The recipe goes like this...
Ingredients:
220 g plain flour
A pinch of salt
1/2 tsp mixed spice
( I used garam masala containing cinnamon, cloves, cardomom,star anice, nutmeg and maise)
1/2 tsp ground cinnamon
200 g butter
2 tbsp black treacle ( you can also use caramelized sugar syrup)
1 tbsp marmalade (I have already posted the recipe if you want it home made)
1/4 tsp vanilla essence
2 medium eggs, lightly beaten
1 tsp baking powder
400 g mixed dried fruit ( i used just black raisins, white raisins and tutti frutti )
50 g chopped mixed peel
100 g glace cherries, chopped
100 g blanched almonds, chopped
150 ml orange juice
200 g brown sugar
Method:
- Soak 400g mixed dry fruit, 50g chopped mixed peel and 100g glace cherries in 150ml orange juice overnight.
- The next day, heat your oven to 330 degree F or gas mark 3. Grease a 20cm/8 inch round or an 18cm/7 inch square cake tin and line the bottom and sides with parchment paper.
- Sieve 220g plain flour, a pinch of salt, 1/2 teaspoon mixed spice 1/2 teaspoon cinnamon and 1 teaspoon baking powder in to a bowl.
- Cream 200g butter and 200g brown sugar in a large mixing bowl and mix in 2 table spoon of black treacle, 1 table spoon of marmalade and 1/4 teaspoon vanilla essence until light and fluffy.
- Beat two eggs and fold them a little at a time inti the mixture adding a tablespoon of the flour mixture with the last of the eggs
- Fold in the remaining flour mixture until well mixed. Then mix in the soaked fruit mixture with 100g chopped almonds.

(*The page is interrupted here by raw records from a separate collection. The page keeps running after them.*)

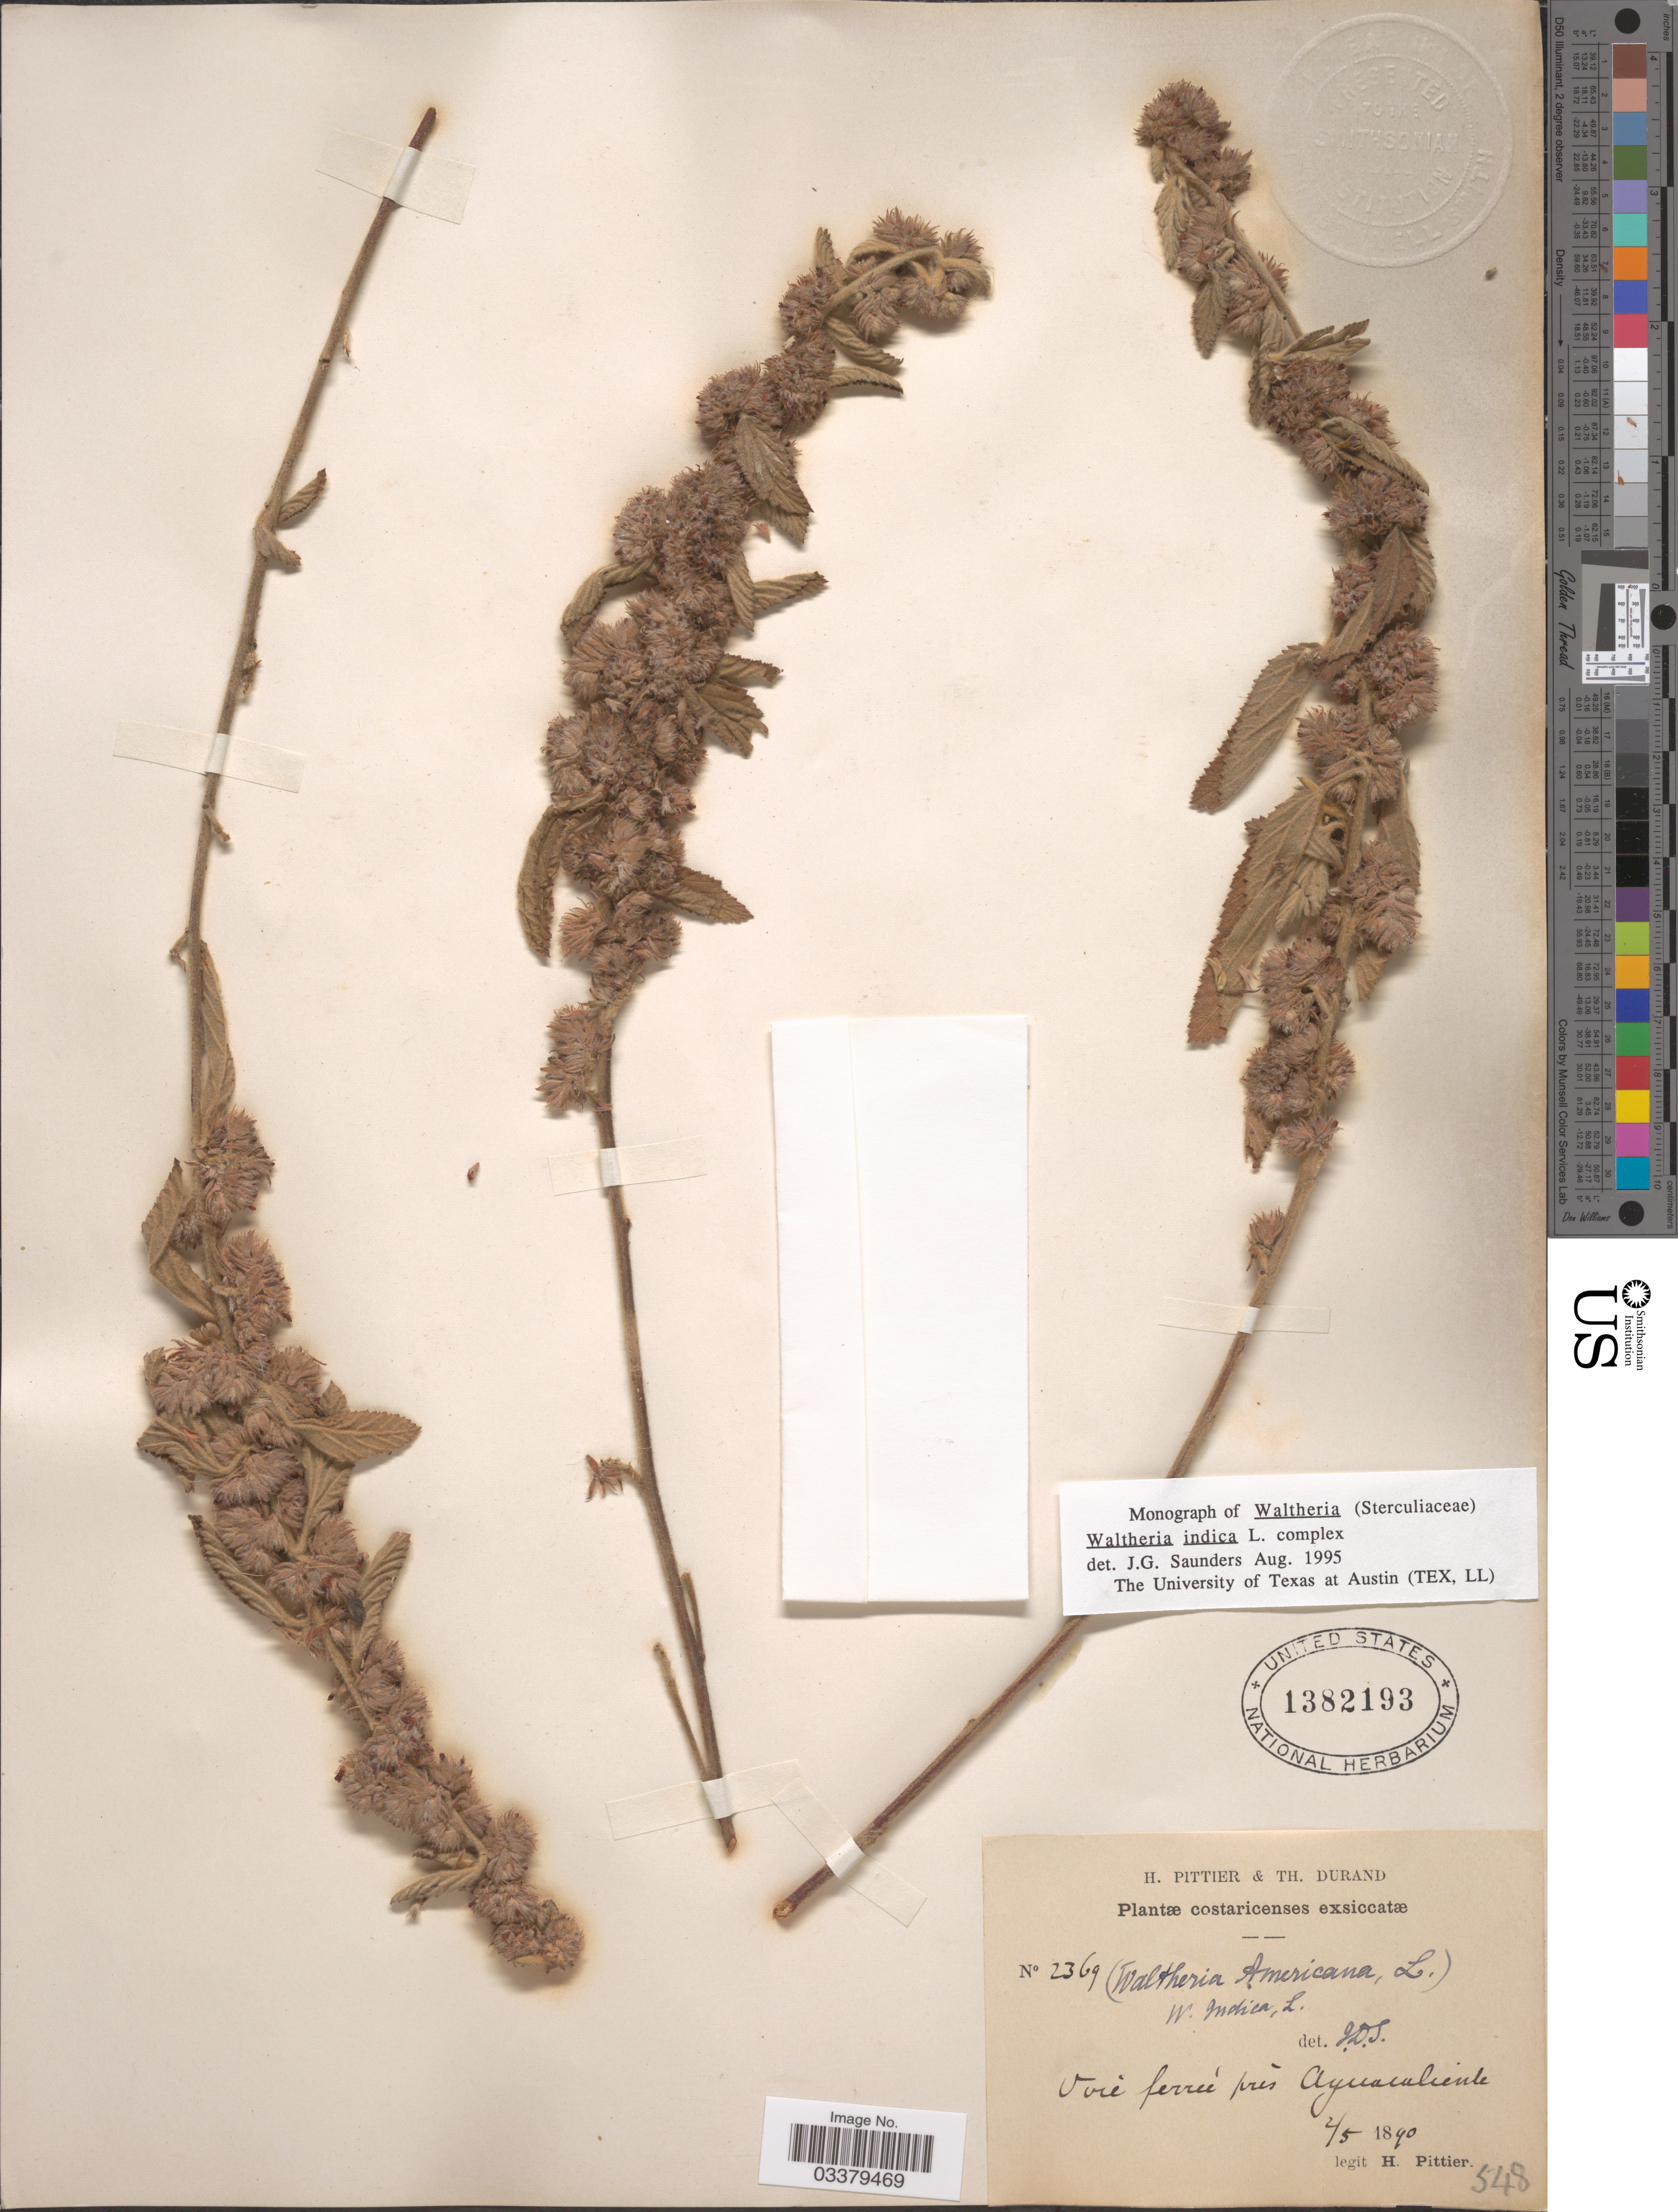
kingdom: Plantae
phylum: Tracheophyta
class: Magnoliopsida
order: Malvales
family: Malvaceae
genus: Waltheria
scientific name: Waltheria indica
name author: L.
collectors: H. F. Pittier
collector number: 2369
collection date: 1890-05-02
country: Costa Rica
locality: Prés Aguacaliente.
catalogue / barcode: US 1382193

- Turn the mixture into the prepared tin and bake in the oven for 1 hour and then test with a skewer. Bake until the skewer comes out clean.
- Remove from oven and leave to cool in the tin for 15 minutes. Turn out on to a wire rack and leave to cool.
- Cut an serve after a few days. The more the cake sits, the more it imbibes the fruit flavour and will be more yummy. So you must be patient to wait at least a day before you cut and serve the cake.